Langi Peters
- Full name: Langi Daniel Peters
- Born: 3 April 1979 (age 46) Suva, Fiji
- Height: 6 ft 7 in (201 cm)
- Weight: 257 lb (117 kg)

Rugby union career
- Position: Lock

Provincial / State sides
- Years: Team / Apps / (Points)
- 2006: Wairarapa Bush / 11 / (0)

International career
- Years: Team / Apps / (Points)
- 2005–07: Fiji / 5 / (0)

= Langi Peters =

Langi Daniel Peters (born 3 April 1979) is a Fijian former rugby union international.

==Biography==
Peters, one of twins, is a native of Nausori.

===Rugby career===
A 6 ft 6 in lock, Peters played a season of New Zealand provincial rugby with Wairarapa Bush in 2006 and was a member of their Meads Cup-winning side.

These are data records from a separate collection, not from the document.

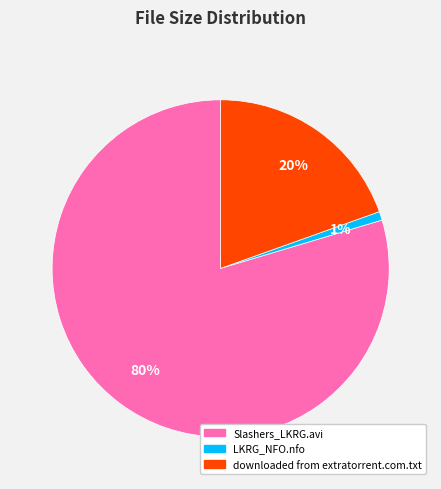

The LKRG_NFO.nfo slice represents 11% of the pie. True or false?

False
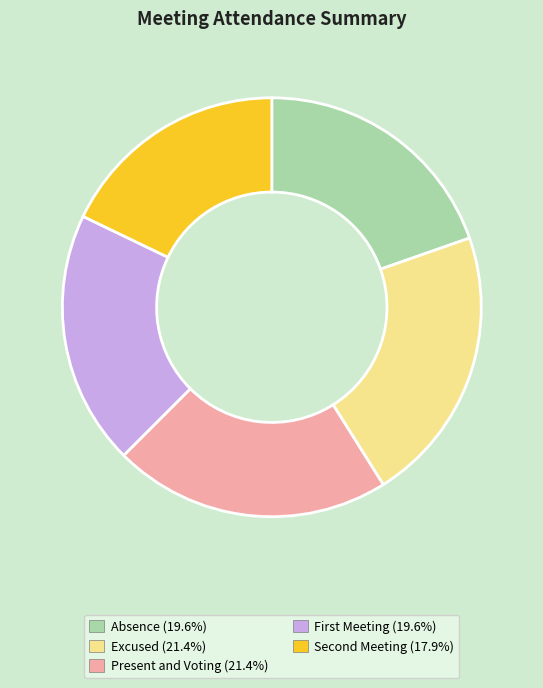

What is the ratio of the value at Absence (19.6%) to the value at Excused (21.4%)?

0.9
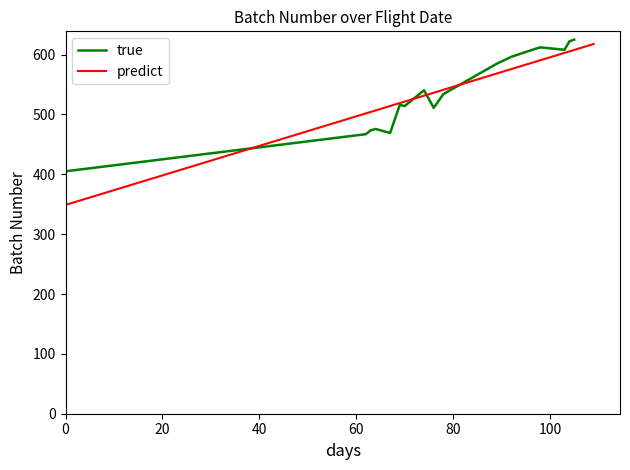

What is the highest value of the true series?

625.0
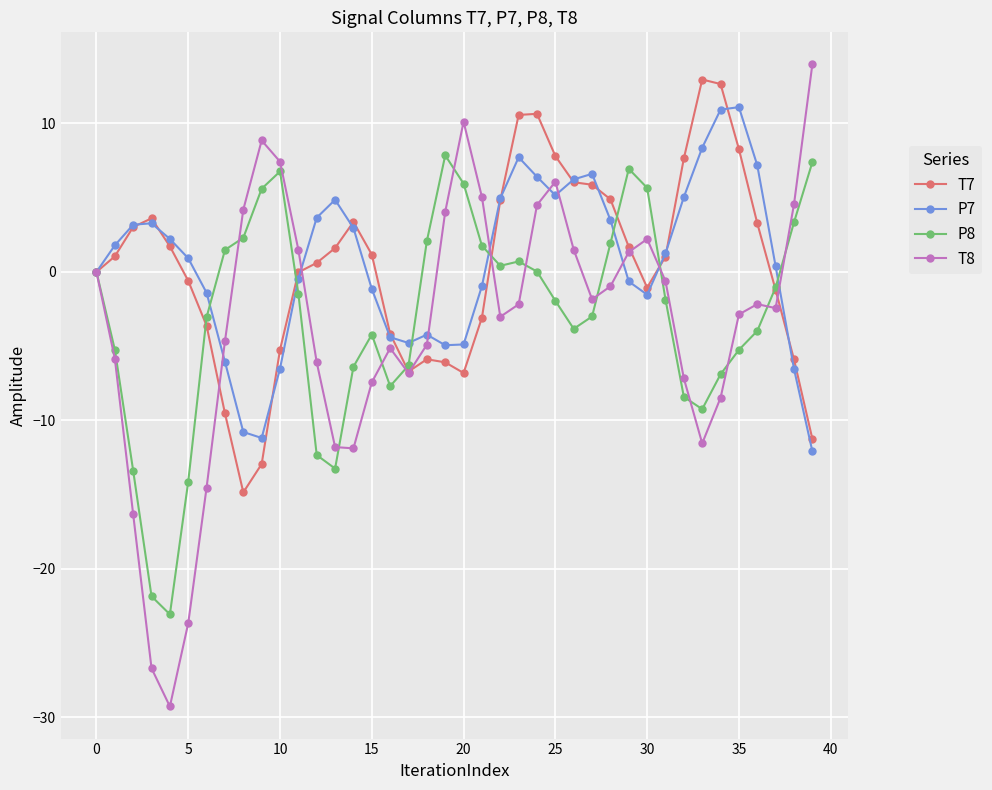

What is the value of the P7 point at the 22nd from the left?

-1.0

After first playing in France in 2008, Peters competed for various clubs in the country's lower divisions on a contract basis and at the age of 44 won a Fédérale 1 title with Stade Langonnais in 2023.

Peters made five capped appearances for Fiji between 2005 and 2007, debuting off the bench against Samoa in Apia. He was ruled out of contention for the 2007 Rugby World Cup when he ruptured his anterior cruciate ligament.